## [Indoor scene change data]
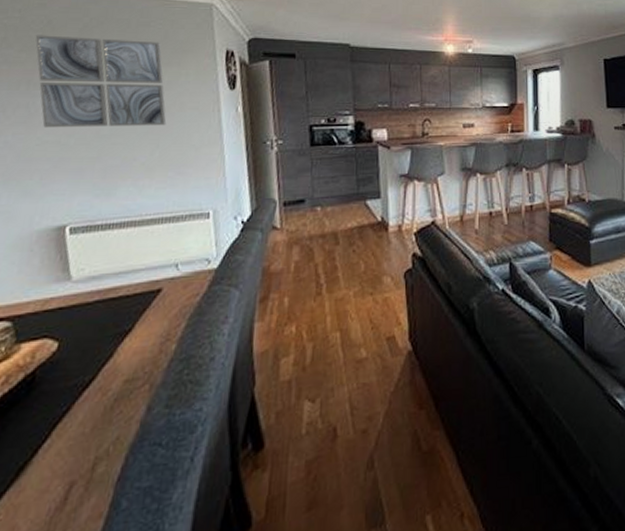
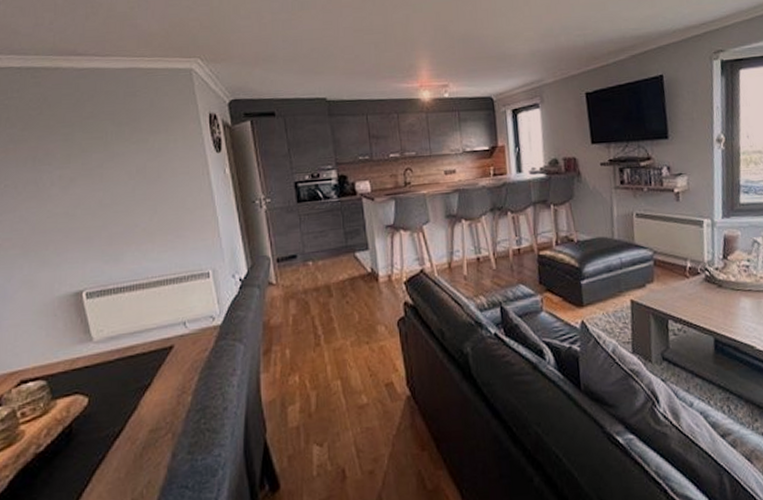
wall art: present [35,35,167,128] -> none [34,110,161,201]

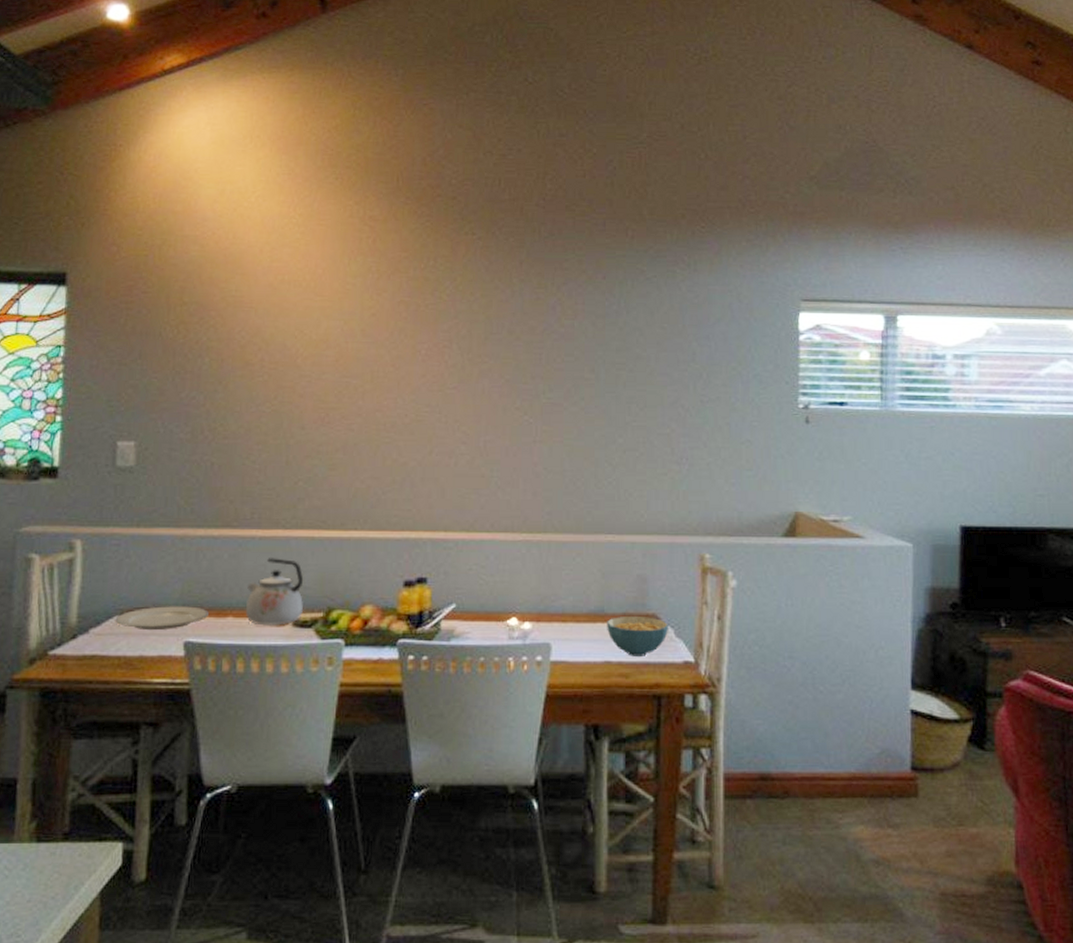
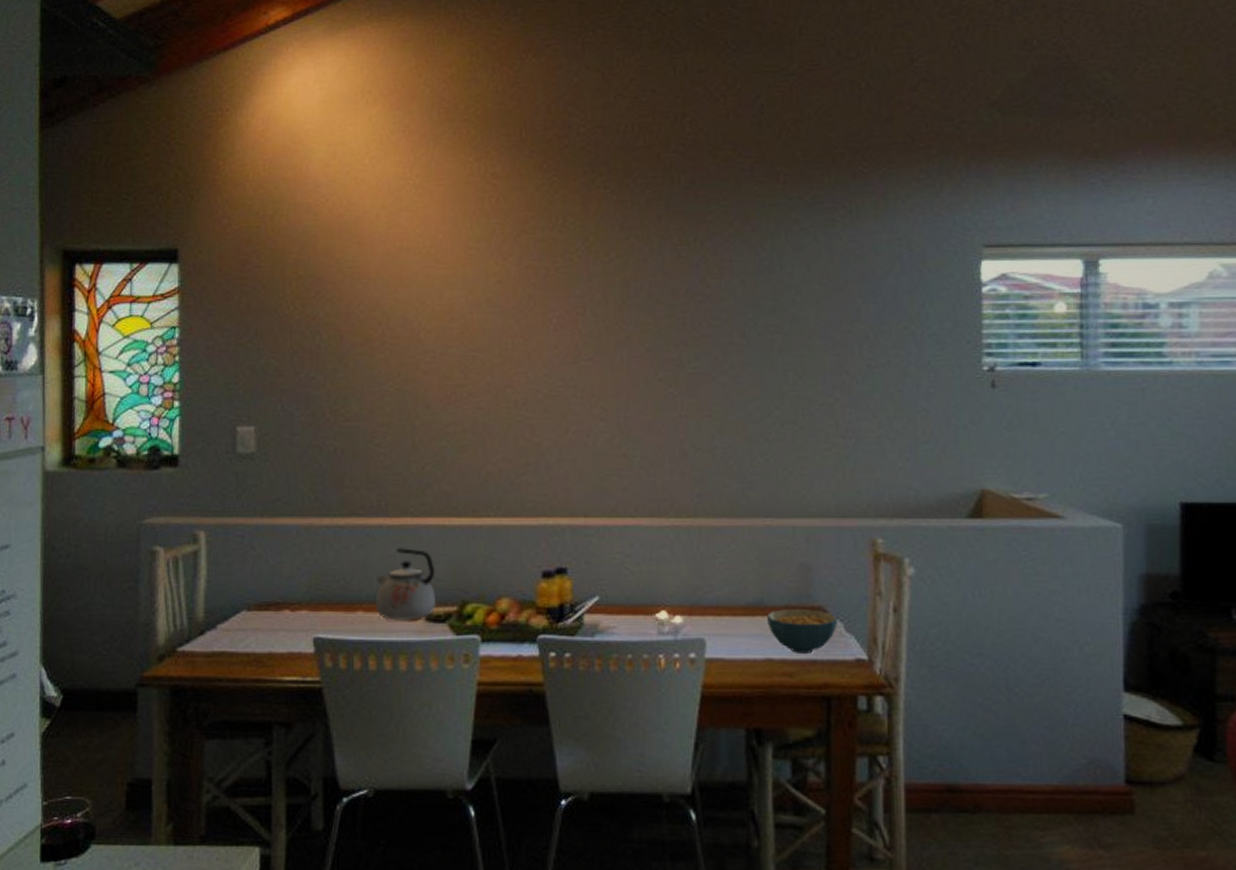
plate: present [115,606,209,629] -> none [242,600,337,625]

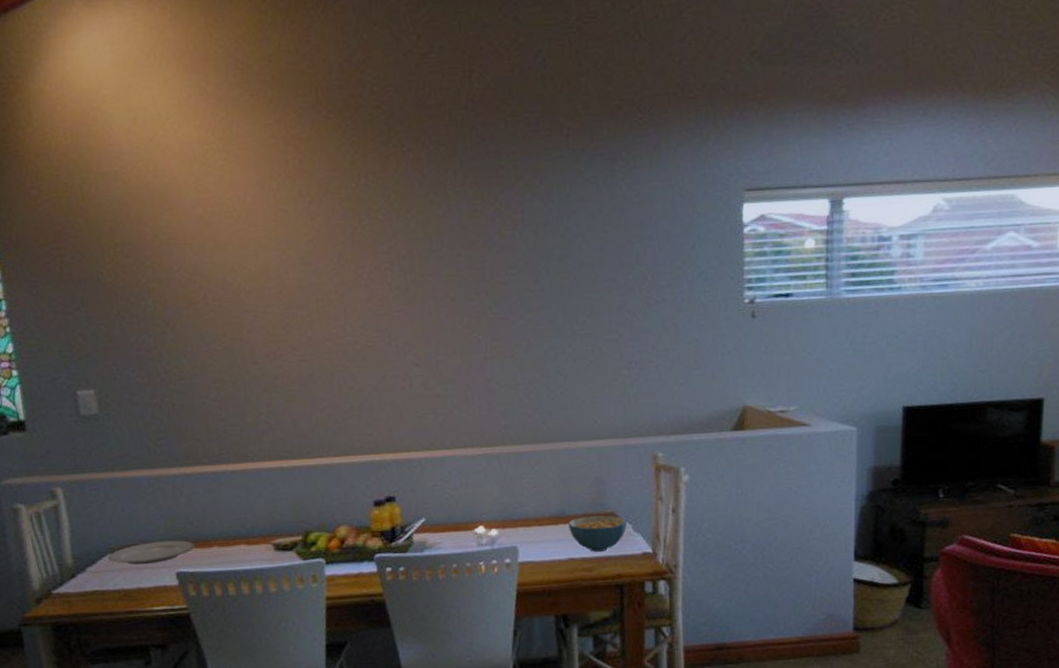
plate: none [242,600,337,625] -> present [108,540,195,565]
kettle: present [375,548,437,621] -> none [226,489,283,552]

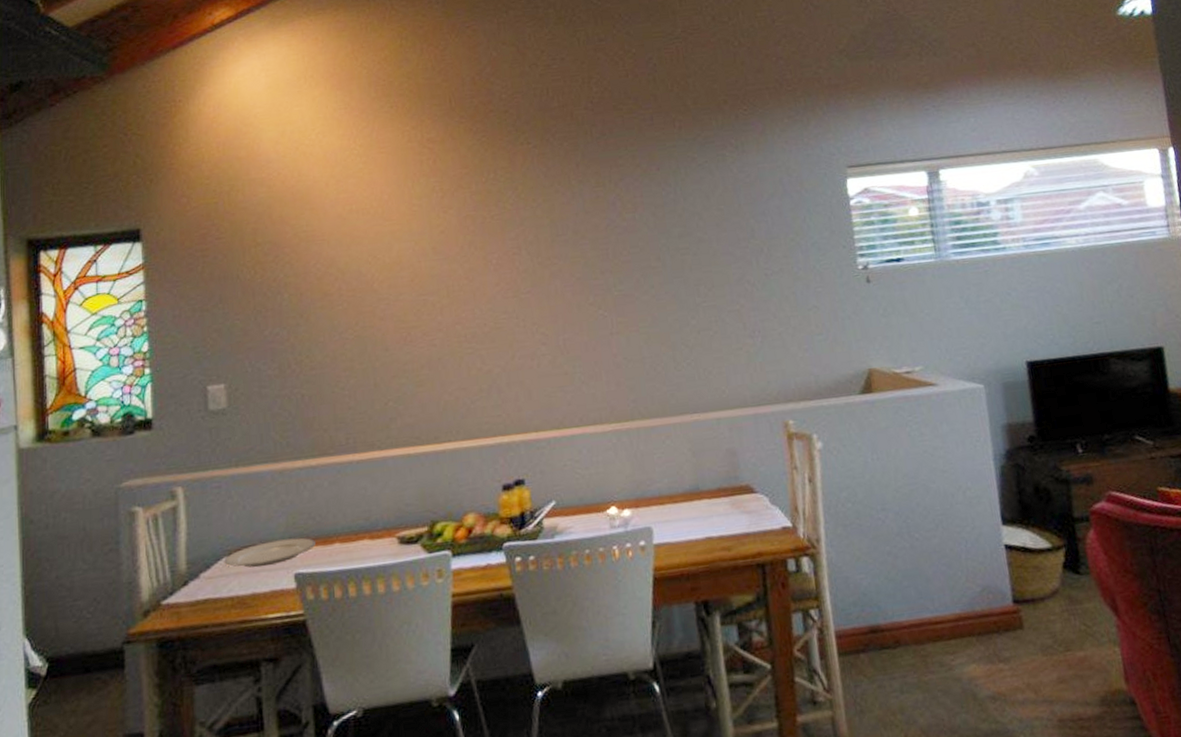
cereal bowl: present [569,515,627,552] -> none [703,488,764,529]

## [PROBLEM DESCRIPTION]
Return nothing except the lines from the one containing "plate: none [242,600,337,625]" through the final line of the data, copied exactly. Leave out all pictures.

## [RESULT FOR THIS TASK]
plate: none [242,600,337,625] -> present [108,540,195,565]
kettle: present [375,548,437,621] -> none [226,489,283,552]

cereal bowl: present [569,515,627,552] -> none [703,488,764,529]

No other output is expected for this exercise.